While the vegetables packed into lunches tended to be only about one-third to one-half of a recommended half-cup serving, most of the fruit portions packed were a full half-cup serving, researchers found.

Other factors, like the parents’ nutritional knowledge, parenting style and financial stress, also appeared to play a role in the kinds of foods kids brought to school in their lunches.

Kids whose parents had greater awareness of nutritional guidelines tended to bring more fruits in their lunches throughout the week and more servings of vegetables on Mondays, although vegetable portions declined as the week went on. The researchers suggest that parents may get discouraged, stressed or feel budget constraints as the week goes on.

When parents scored high on “authoritative parenting practices,” meaning they were more apt to show warmth and be involved in their kids’ lives and responsive to their needs, their kids were found to bring more vegetables to school in their lunches — except, again, on Mondays. This may be a matter of parents setting boundaries that respond to kids’ preferences and needs, researchers say. (Maybe these parents figure Mondays are hard enough?)

REQUIRED WORK:
[A] Write out the lunch passage from "Kids whose parents" up to and including "week goes on.".
[B] According to the lunch passage, what share of a recommended half-cup serving did the vegetables packed into lunches tend to be?

DATA SECTION:

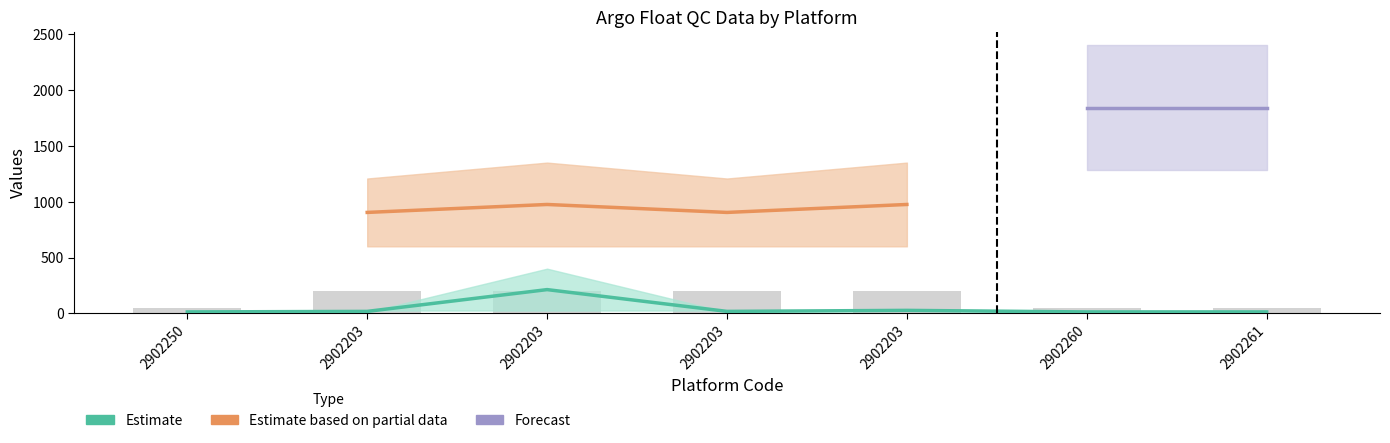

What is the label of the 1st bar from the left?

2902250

...

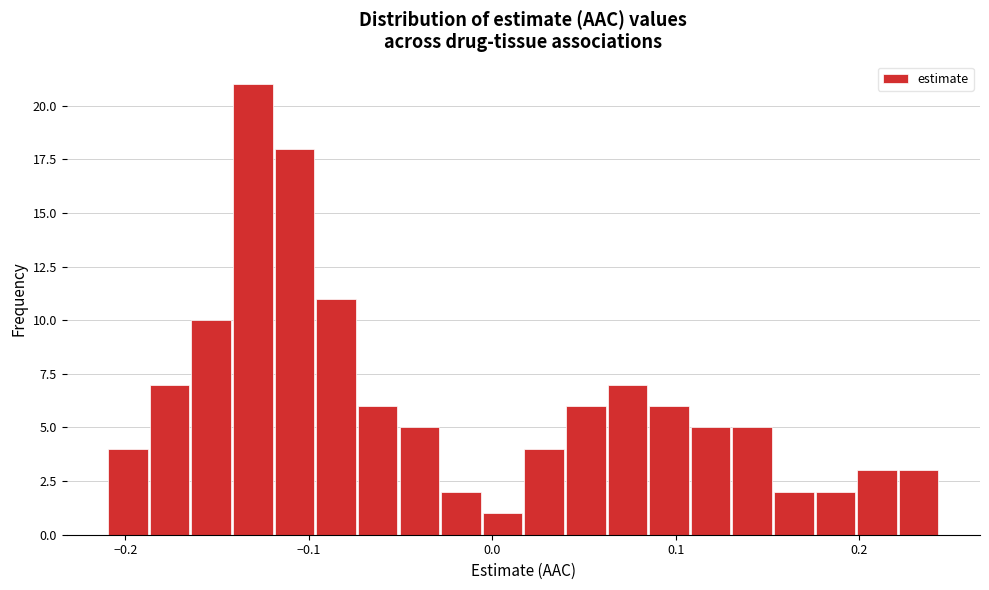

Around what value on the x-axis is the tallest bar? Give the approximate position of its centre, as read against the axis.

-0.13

RESULTS OF THE TASKS:
[A]
Kids whose parents had greater awareness of nutritional guidelines tended to bring more fruits in their lunches throughout the week and more servings of vegetables on Mondays, although vegetable portions declined as the week went on. The researchers suggest that parents may get discouraged, stressed or feel budget constraints as the week goes on.

[B] About one-third to one-half of a recommended half-cup serving.